文書本文:
******
西國寺

西國寺[眞言宗]
※現代の景観です。

昭和初期のガイド文

尾道駅の東北約2km、市内久保町、愛宕山の山腹景勝の地にあり、付近まで自動車の便があります。

この寺は奈良時代の天平年間(729~749年)行基菩薩の創建と伝わります。平安時代の治暦2年(1066年)火災に遭い、永保2年(1082年)仁和寺性信親王の弟子慶鑁僧正が白河天皇の勅によって再興し、代々勅願寺となりました。鎌倉時代の正和年間(1312~1317年)花園院から尾道浦を寄進され、堂宇は室町時代の至徳3年(1386年)から永享4年(1432年)に至る間に再建されました。今なお金堂、三重塔をはじめ、大師堂、弥勒堂、毘沙門堂、護摩堂、客殿、庫裏等が甍を並べ、この地方における著名な寺院です。
******
提供情報:
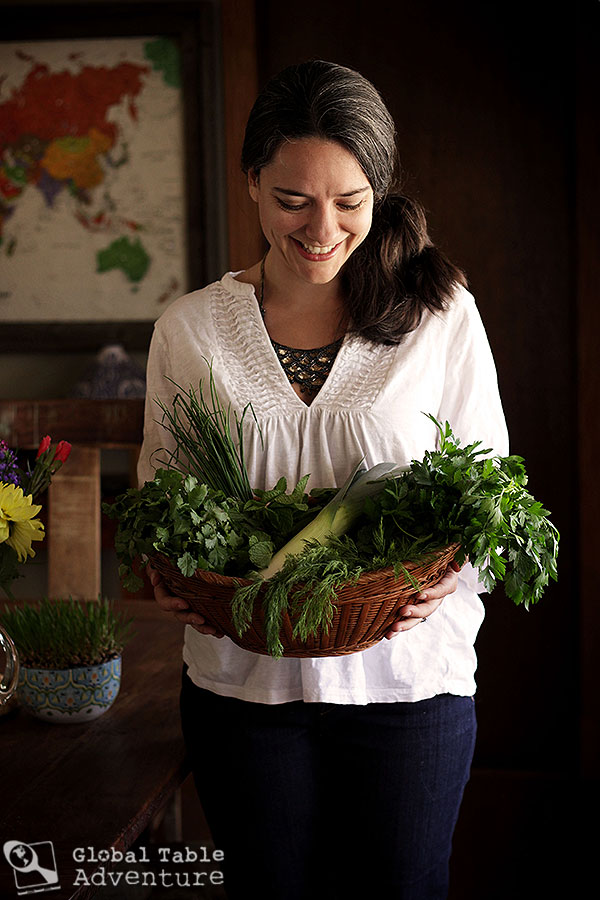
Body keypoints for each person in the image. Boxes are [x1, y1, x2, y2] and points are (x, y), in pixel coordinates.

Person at [138, 60, 508, 900]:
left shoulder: (439, 317)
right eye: (292, 199)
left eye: (349, 202)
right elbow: (162, 489)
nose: (321, 229)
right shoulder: (189, 329)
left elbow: (488, 489)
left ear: (379, 193)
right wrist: (164, 571)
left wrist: (450, 575)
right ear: (251, 186)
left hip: (406, 684)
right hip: (244, 688)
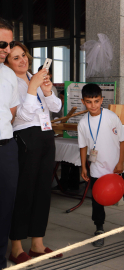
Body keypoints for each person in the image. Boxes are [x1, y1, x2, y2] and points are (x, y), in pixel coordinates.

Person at [5, 41, 62, 264]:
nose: (22, 60)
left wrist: (46, 91)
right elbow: (22, 116)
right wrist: (32, 88)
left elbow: (56, 108)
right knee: (24, 192)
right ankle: (16, 247)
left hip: (47, 137)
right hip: (25, 138)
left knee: (42, 191)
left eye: (23, 55)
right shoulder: (9, 81)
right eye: (16, 57)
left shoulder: (35, 77)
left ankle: (37, 243)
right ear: (8, 62)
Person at [78, 84, 124, 247]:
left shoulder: (111, 116)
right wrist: (83, 167)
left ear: (102, 100)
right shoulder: (82, 124)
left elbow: (122, 140)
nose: (93, 105)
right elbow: (83, 146)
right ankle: (99, 228)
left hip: (119, 166)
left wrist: (121, 161)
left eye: (96, 101)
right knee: (97, 199)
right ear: (83, 102)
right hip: (98, 167)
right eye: (89, 101)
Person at [0, 17, 20, 269]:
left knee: (5, 208)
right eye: (2, 43)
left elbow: (12, 111)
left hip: (7, 148)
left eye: (10, 43)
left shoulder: (9, 74)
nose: (6, 48)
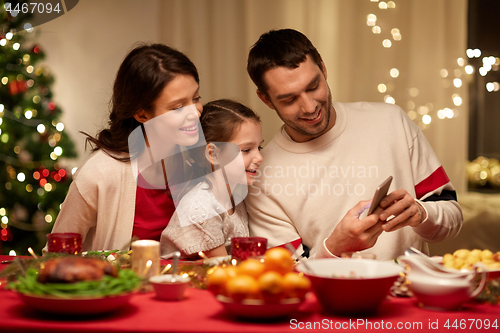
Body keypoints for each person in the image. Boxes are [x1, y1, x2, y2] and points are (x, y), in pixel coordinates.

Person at [245, 29, 463, 261]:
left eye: (313, 87)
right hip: (329, 297)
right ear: (266, 99)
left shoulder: (391, 120)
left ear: (323, 69)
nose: (309, 107)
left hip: (407, 294)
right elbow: (285, 278)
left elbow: (453, 217)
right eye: (289, 99)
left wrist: (421, 214)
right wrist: (333, 248)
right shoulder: (260, 176)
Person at [47, 43, 203, 252]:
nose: (195, 113)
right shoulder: (99, 174)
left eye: (196, 98)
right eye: (177, 107)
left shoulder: (200, 159)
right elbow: (57, 256)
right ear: (142, 114)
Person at [161, 99, 264, 259]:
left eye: (259, 147)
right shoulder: (200, 208)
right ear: (213, 154)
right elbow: (222, 269)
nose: (259, 157)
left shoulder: (235, 196)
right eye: (246, 150)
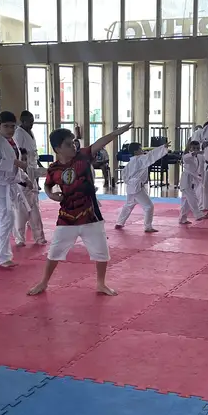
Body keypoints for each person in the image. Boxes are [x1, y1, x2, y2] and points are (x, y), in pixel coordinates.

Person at [28, 123, 134, 296]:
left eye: (73, 142)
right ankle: (43, 282)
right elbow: (48, 185)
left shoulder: (83, 156)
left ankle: (101, 284)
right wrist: (50, 195)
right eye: (68, 144)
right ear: (58, 148)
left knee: (101, 252)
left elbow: (100, 142)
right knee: (54, 251)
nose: (73, 146)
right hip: (67, 216)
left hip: (90, 214)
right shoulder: (53, 169)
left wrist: (117, 132)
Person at [0, 111, 30, 268]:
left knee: (1, 219)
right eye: (6, 126)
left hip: (8, 184)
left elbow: (16, 165)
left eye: (12, 126)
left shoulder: (11, 141)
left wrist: (25, 178)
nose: (10, 129)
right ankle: (3, 257)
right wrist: (15, 163)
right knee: (6, 219)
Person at [115, 141, 171, 233]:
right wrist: (163, 147)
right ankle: (148, 227)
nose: (142, 150)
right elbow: (152, 156)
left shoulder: (130, 162)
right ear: (136, 151)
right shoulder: (140, 159)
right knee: (149, 206)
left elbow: (124, 175)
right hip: (137, 187)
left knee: (129, 205)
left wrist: (129, 182)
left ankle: (119, 222)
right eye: (140, 149)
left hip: (131, 186)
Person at [13, 110, 47, 246]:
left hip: (32, 170)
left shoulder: (30, 132)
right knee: (20, 215)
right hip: (21, 182)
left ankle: (39, 237)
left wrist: (40, 165)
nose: (31, 124)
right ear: (22, 121)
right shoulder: (18, 133)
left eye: (33, 122)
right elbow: (19, 152)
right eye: (29, 122)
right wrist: (23, 166)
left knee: (35, 210)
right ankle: (19, 239)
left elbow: (33, 153)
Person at [179, 140, 205, 224]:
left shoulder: (197, 158)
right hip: (186, 181)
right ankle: (198, 215)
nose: (195, 150)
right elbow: (188, 156)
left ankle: (182, 218)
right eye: (194, 148)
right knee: (193, 198)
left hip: (191, 181)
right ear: (190, 148)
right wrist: (197, 152)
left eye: (197, 148)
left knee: (186, 202)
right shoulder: (187, 156)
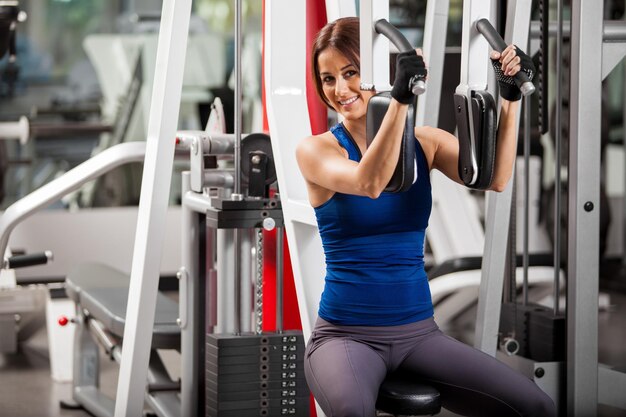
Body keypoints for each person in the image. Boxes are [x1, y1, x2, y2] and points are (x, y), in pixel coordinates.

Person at [295, 16, 556, 417]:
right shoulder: (317, 151)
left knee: (536, 406)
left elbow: (496, 178)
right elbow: (370, 181)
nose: (340, 89)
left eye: (351, 73)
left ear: (377, 73)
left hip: (419, 335)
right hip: (345, 337)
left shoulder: (426, 142)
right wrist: (398, 99)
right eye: (328, 79)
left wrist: (509, 99)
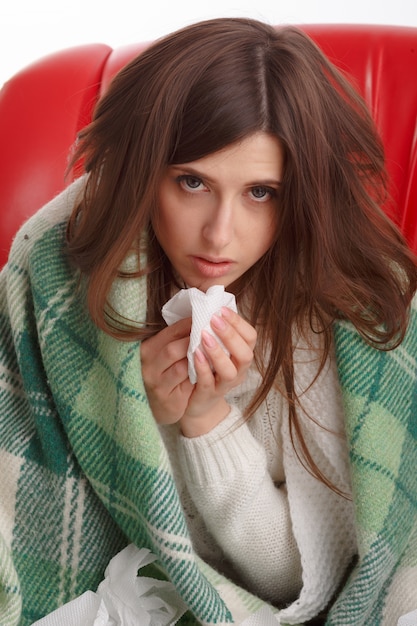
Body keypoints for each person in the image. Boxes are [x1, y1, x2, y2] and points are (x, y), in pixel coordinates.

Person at [1, 16, 417, 626]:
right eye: (192, 182)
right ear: (142, 172)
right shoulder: (63, 258)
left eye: (260, 193)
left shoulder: (338, 311)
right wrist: (129, 411)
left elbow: (302, 582)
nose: (220, 235)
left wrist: (204, 422)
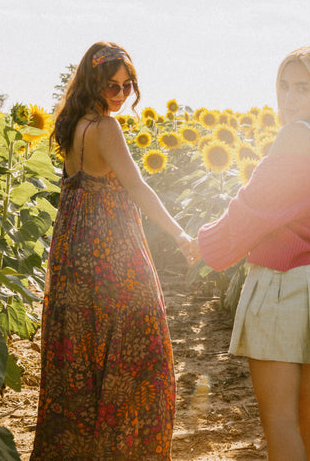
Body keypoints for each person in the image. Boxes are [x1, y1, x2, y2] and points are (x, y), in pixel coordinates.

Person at [31, 42, 199, 460]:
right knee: (140, 354)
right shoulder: (105, 128)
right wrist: (180, 236)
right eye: (112, 85)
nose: (121, 94)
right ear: (93, 82)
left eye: (129, 86)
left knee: (83, 362)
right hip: (111, 257)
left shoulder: (74, 126)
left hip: (74, 255)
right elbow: (138, 187)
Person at [196, 46, 310, 461]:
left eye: (303, 88)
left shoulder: (294, 135)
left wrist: (204, 244)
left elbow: (253, 206)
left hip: (281, 284)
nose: (289, 98)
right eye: (284, 86)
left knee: (279, 419)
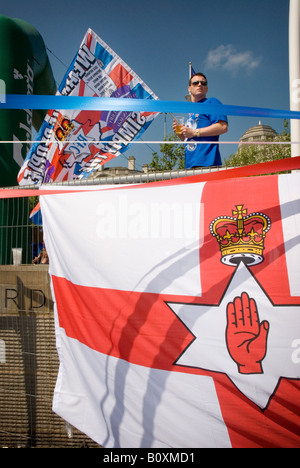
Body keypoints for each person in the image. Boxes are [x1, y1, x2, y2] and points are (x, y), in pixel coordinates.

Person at [173, 72, 228, 168]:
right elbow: (190, 139)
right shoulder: (190, 112)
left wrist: (194, 132)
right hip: (190, 164)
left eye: (203, 83)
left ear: (207, 88)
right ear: (189, 88)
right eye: (195, 83)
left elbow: (222, 127)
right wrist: (181, 135)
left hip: (208, 164)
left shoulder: (211, 102)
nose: (200, 85)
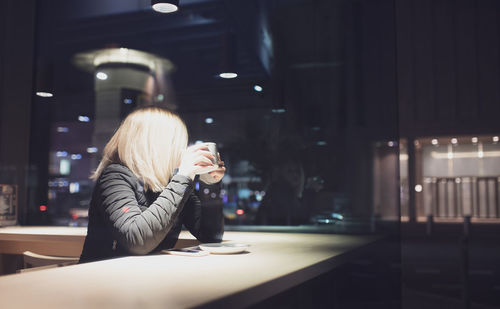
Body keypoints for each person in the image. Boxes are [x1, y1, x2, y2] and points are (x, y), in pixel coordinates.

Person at [79, 106, 225, 263]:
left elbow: (210, 235)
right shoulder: (115, 176)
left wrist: (210, 184)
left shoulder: (171, 181)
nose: (182, 149)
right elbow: (137, 242)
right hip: (102, 276)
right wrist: (184, 175)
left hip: (145, 274)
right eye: (176, 142)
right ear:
******
作業依頼: 西國寺の案内文のうち、「この寺は奈良時代の天平年間(729~74」を含む箇所から始めて「地方における著名な寺院です。」で終わる部分を、一字も変えずに出力してください。 上の項目は西國寺の案内文と関係がありません。

回答欄:
この寺は奈良時代の天平年間(729~749年)行基菩薩の創建と伝わります。平安時代の治暦2年(1066年)火災に遭い、永保2年(1082年)仁和寺性信親王の弟子慶鑁僧正が白河天皇の勅によって再興し、代々勅願寺となりました。鎌倉時代の正和年間(1312~1317年)花園院から尾道浦を寄進され、堂宇は室町時代の至徳3年(1386年)から永享4年(1432年)に至る間に再建されました。今なお金堂、三重塔をはじめ、大師堂、弥勒堂、毘沙門堂、護摩堂、客殿、庫裏等が甍を並べ、この地方における著名な寺院です。